╭─ Extrait du texte
J’ai grandi et survécu et me suis construite tant bien que mal dans ce silence bien à l’abri d’une mère aimante que je ne voulais surtout pas éclabousser par les maux qui m’ont accompagnée depuis mon plus jeune âge. Les maux induits par la violence d’un père, je devrais plutôt dire d’un géniteur qui vomissait sur sa fille de 3 ans son propre malaise sous forme de coups, d’insultes et d’humiliations et qui menaçait son enfant de réserver le même sort à sa mère si elle osait en parler.  Alors très tôt, j’ai appris à me taire pour protéger le plus beau des cadeaux que la vie m’ait offerts : ma maman.


J’ai grandi et forgé mon caractère dans ce silence comme un refuge pour oublier les blessures et les coups. Souvent, j’ai essayé de briser ce mur, mettre des mots sur les maux afin de détruire les incompréhensions qui pouvaient s’immiscer dans ma vie avec mon entourage. J’ai livré une partie de cette souffrance pour me délester d’un poids qui m’empêchait d’avancer. Mais je n’ai libéré que le haut de l’iceberg, cette violence qui m’habitait et que j’abhorrais. Cette partie de moi qui n’était pas moi qui n’était que le reflet de cet homme que j’avais toujours eu en horreur. J’ai pansé certaines blessures en rompant une partie de ce silence en mettant des mots sur l’inacceptable. La petite fille coupable est devenue une victime. Aujourd’hui, j’ai appris à comprendre les mécanismes psychologiques qui ont conduit ce géniteur vers l’enfer de la maltraitance. J’ai compris, mais je ne peux pardonner l’intolérable.
╰─
╭─ Extraits de données
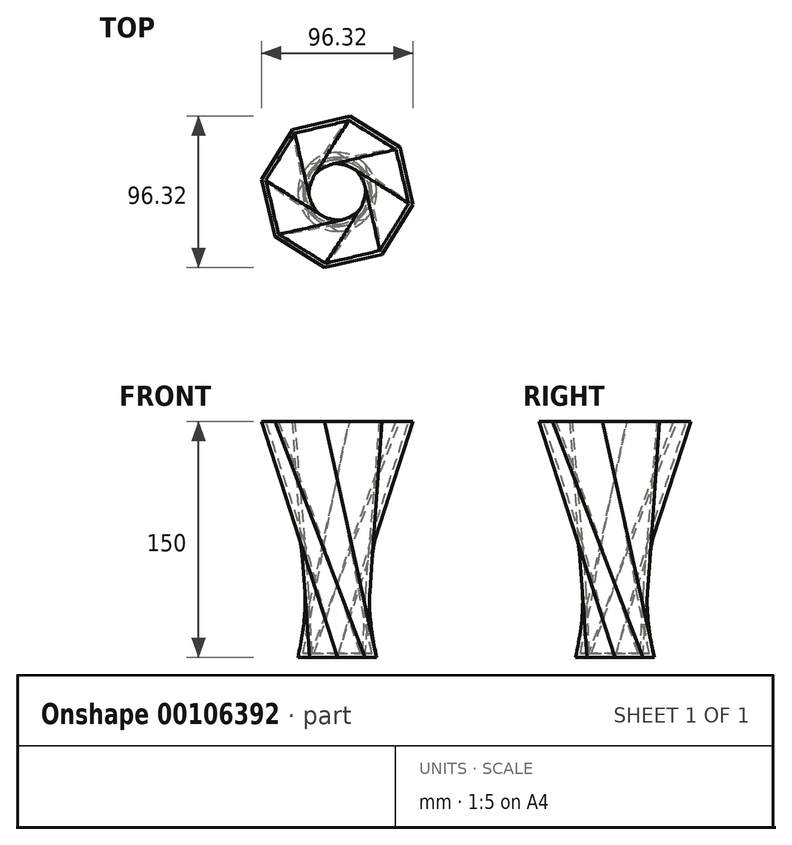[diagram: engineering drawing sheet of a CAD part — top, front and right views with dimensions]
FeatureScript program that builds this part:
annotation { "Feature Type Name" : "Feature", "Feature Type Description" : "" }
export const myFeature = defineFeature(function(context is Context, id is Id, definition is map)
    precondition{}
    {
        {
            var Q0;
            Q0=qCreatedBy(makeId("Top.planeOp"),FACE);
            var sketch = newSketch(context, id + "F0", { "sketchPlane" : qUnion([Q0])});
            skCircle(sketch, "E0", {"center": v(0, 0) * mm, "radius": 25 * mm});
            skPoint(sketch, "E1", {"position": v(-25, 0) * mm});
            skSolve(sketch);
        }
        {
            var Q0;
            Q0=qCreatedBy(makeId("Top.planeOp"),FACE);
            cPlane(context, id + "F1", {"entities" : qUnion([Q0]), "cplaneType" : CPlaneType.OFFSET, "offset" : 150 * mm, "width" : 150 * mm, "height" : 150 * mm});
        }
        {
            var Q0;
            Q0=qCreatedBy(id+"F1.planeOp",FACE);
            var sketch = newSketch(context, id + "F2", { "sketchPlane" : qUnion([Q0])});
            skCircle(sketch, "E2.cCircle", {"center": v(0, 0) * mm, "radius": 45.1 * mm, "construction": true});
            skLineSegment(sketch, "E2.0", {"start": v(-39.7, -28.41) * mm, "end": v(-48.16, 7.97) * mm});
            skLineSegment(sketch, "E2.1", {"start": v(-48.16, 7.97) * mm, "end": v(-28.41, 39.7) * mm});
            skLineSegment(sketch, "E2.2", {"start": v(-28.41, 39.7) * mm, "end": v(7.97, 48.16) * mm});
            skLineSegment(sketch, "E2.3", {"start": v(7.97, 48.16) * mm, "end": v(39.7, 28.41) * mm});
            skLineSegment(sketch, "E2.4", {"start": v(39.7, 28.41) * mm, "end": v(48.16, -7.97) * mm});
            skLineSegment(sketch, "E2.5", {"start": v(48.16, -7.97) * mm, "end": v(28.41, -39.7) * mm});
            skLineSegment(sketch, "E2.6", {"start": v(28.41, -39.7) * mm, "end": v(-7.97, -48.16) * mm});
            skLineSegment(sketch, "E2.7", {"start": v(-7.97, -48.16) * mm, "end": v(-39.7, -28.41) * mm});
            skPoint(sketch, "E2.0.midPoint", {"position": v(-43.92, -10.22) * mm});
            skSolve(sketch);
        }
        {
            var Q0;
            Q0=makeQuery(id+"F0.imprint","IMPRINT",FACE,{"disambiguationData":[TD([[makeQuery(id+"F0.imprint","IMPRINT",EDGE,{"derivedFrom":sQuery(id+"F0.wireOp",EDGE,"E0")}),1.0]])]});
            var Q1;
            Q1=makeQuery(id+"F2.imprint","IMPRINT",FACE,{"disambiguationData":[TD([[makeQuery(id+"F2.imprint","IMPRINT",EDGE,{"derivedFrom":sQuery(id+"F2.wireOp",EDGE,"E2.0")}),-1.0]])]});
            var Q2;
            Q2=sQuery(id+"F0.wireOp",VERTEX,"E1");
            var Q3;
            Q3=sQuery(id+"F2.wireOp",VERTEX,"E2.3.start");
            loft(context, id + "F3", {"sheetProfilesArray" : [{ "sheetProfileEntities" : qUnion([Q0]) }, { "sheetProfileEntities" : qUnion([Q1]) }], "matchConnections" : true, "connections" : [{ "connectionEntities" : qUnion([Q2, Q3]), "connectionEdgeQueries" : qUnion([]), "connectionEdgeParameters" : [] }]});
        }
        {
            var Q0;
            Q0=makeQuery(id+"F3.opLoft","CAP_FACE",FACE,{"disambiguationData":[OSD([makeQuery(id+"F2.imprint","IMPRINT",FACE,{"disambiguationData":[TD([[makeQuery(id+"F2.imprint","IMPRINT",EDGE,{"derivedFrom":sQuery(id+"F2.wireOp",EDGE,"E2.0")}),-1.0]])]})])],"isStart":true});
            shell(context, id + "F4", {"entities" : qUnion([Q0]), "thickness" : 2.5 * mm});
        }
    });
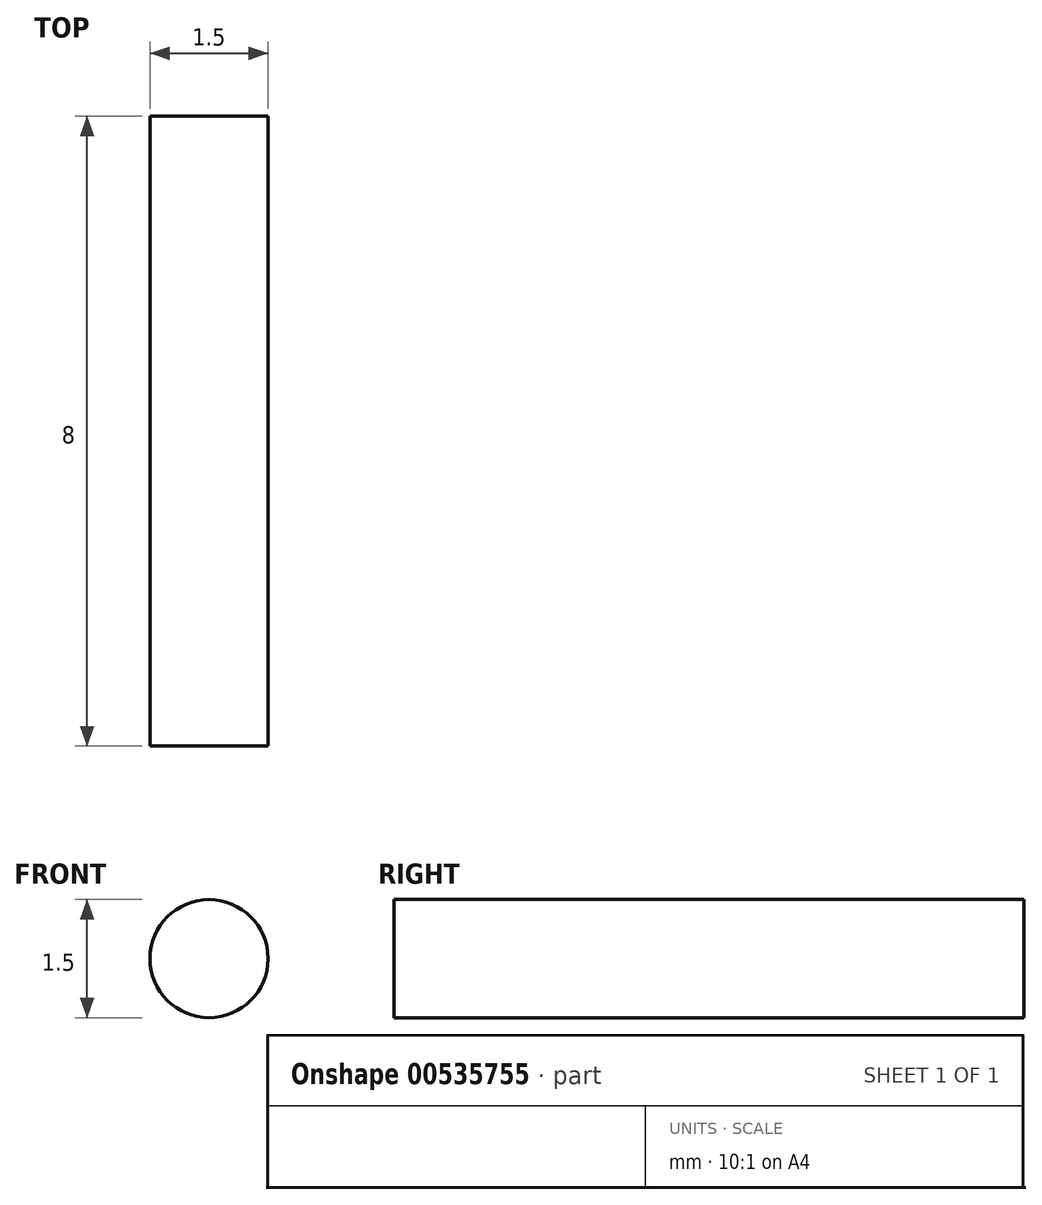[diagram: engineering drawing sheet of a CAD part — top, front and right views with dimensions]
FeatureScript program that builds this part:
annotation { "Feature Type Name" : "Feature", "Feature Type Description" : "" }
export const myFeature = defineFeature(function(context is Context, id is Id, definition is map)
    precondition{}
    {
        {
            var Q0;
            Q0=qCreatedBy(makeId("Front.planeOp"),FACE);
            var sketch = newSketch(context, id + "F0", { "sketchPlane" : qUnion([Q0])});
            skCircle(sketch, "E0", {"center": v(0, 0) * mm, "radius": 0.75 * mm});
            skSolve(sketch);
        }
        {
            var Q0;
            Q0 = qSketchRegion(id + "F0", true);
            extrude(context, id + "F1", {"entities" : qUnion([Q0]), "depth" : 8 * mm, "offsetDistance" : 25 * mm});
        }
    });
╰─
╭─ Extraits de données
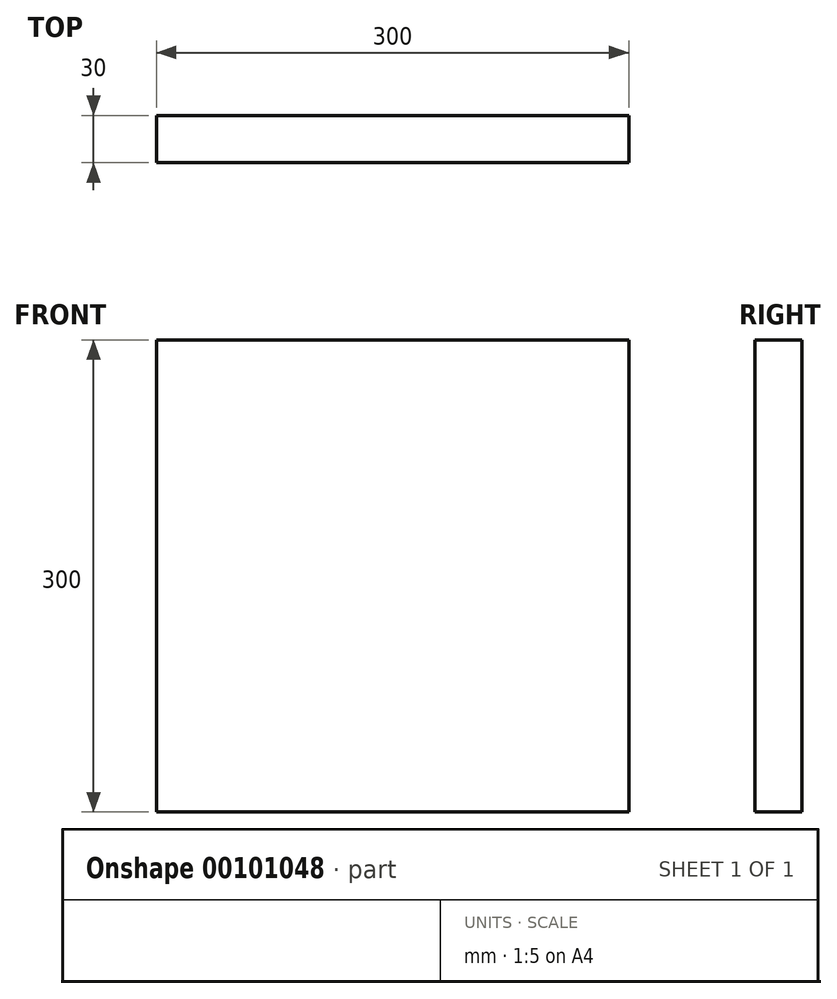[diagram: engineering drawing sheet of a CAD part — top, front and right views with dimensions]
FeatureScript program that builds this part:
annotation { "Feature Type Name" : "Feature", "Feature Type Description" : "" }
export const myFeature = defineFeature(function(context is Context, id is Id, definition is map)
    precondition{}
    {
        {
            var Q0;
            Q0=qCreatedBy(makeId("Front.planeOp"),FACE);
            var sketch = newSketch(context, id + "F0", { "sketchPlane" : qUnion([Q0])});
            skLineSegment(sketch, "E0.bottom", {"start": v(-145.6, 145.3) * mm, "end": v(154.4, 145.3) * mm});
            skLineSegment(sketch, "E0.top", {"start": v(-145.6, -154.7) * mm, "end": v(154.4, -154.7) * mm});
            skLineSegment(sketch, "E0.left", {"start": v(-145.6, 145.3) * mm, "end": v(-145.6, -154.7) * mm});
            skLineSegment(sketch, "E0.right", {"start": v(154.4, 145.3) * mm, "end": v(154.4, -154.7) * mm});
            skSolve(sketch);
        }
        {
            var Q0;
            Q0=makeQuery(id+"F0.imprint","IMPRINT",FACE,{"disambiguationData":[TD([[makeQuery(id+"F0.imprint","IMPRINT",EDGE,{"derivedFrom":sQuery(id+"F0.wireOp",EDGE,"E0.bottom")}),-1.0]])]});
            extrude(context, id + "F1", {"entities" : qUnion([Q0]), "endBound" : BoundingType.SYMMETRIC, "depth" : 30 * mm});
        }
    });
╰─
Tâches à réaliser:
a) Dans l'extrait sur le silence, quel âge avait la fille quand le géniteur s'en prenait à elle ?
b) Traduisez en anglais, s'il vous plaît, cette phrase de l'extrait sur le silence : « La petite fille coupable est devenue une victime. »
c) Poursuivez l'extrait sur le silence à partir de sa dernière phrase.

Résultats des tâches:
a) Elle avait 3 ans.

b) The guilty little girl became a victim.

c)
Ce silence dans lequel je me suis réfugiée et qui encore aujourd’hui m’accompagne est à la fois mon plus grand ami et mon plus féroce ennemi. Un ami, car il m’a permis de survivre et de traverser l’existence sans tomber dans les travers pervers de l’alcool ou de la drogue et d’avancer, de faire semblant, de donner le change sur un bienêtre chancelant. Et un ennemi qui garde les blessures bien profondément en moi, gardien du temple des secrets qui détruisent à petit feu qui piétinent le bonheur qui se présente à la porte de l’existence, gardien des mots libérateurs qui refusent de naitre. Ne vous y trompez pas ces silences ne sont que des mensonges pour moi-même et non pour les Êtres que j’aime et que je respecte.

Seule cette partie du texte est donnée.